Why Outsiders Are the Most Misunderstood Character Type
Outsiders are often introduced to new players as “good characters with a downside.” That is true, but it is also incomplete. In Blood on the Clocktower, Outsiders are not just weaker Townsfolk.
They are pressure points. They distort information, complicate trust, and force the good team to solve the game with uncertainty built into its own side.
Outsiders Change the Shape of Good
Townsfolk usually help the good team by producing information, protection, or mechanical leverage. Outsiders help the game by making Good less comfortable.
A well-placed Outsider can change how the town reads the entire script.
- An Outsider count may suggest which Demon is in play.
- An Outsider claim may confirm or challenge a setup.
- An Outsider ability may create misinformation from inside the good team.
- An Outsider may become a perfect bluff for Evil.
Being Harmful Is Not the Same as Being Useless
Some players dislike Outsiders because their abilities appear negative. But a harmful ability can still create useful information.
If a player can prove they are an Outsider, that may help narrow the script. If their ability explains strange information, it may prevent the town from chasing the wrong world. Even a dangerous Outsider can become strategically important once understood.
The Saint Is Not Just a Liability
The Saint creates a powerful social and mechanical threat. Executing the Saint can lose the game, which means the town must decide whether a Saint claim is real, evil, or being used as cover.
The Recluse Is Not Just Confusing
The Recluse can register as evil, which makes information harder to read. But that uncertainty can also explain contradictions that would otherwise point to the wrong player.

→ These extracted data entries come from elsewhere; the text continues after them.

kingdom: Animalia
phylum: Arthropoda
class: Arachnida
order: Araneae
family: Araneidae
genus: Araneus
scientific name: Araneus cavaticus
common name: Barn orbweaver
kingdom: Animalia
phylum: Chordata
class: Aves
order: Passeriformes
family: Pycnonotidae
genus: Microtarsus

Outsider Count Is Information
Many scripts use Outsider count as a clue. The number of Outsiders in play may suggest which Demon or Minion is active, whether a character is lying, or whether the setup has been changed by another ability.
This makes Outsider claims important even when the characters themselves do not seem powerful.
Why Evil Loves Outsider Claims
Outsider claims are attractive bluffs because they often explain passivity, confusion, or suspicious information.
An evil player claiming an Outsider may be able to avoid producing information, explain why they do not want to be executed, or create doubt around the setup.
- A fake Outsider can distort the expected count.
- A fake Outsider can make a real Outsider look suspicious.
- A fake Outsider can absorb attention without giving the town useful data.
This is why the town should not automatically trust Outsider claims, even though they come from the good team in theory.
Outsiders Teach Better Play
Outsiders teach players that being good does not always mean being clean, confirmable, or helpful in an obvious way.
A good player may need to admit that their character causes problems. They may need to explain how their downside affects the game without accidentally giving Evil an easy path to hide.
Storytellers Use Outsiders Carefully
Outsiders are one of the Storyteller’s strongest tools for shaping difficulty. Too few sources of internal uncertainty can make Good overly comfortable. Too much can make the game feel arbitrary.
The best Outsider use creates interesting problems rather than hopeless confusion.
Reading Outsider Statistics
Outsider win rates can be especially misleading. A low win rate does not necessarily mean the character is badly designed. The character may be doing exactly what it is supposed to do: making Good’s task harder.
A high win rate can also be deceptive. Some Outsiders may appear more often in scripts where Good is already strong, or in groups that understand how to handle them well.
Tracking Outsider Patterns
Outsiders are worth tracking because their impact is often remembered vaguely. People remember that a game felt strange, but not always why.
That’s where botc-tracker.com becomes useful.
Recording Outsiders, scripts, player counts, and results can help your group see how these characters actually affect your games over time. You may discover that certain Outsider claims are trusted too easily, that some scripts create more confusion than expected, or that your group handles specific downsides better than you thought.
Outsiders are not failed Townsfolk. They are the good team’s built-in uncertainty, and learning to play around them is part of learning Clocktower well.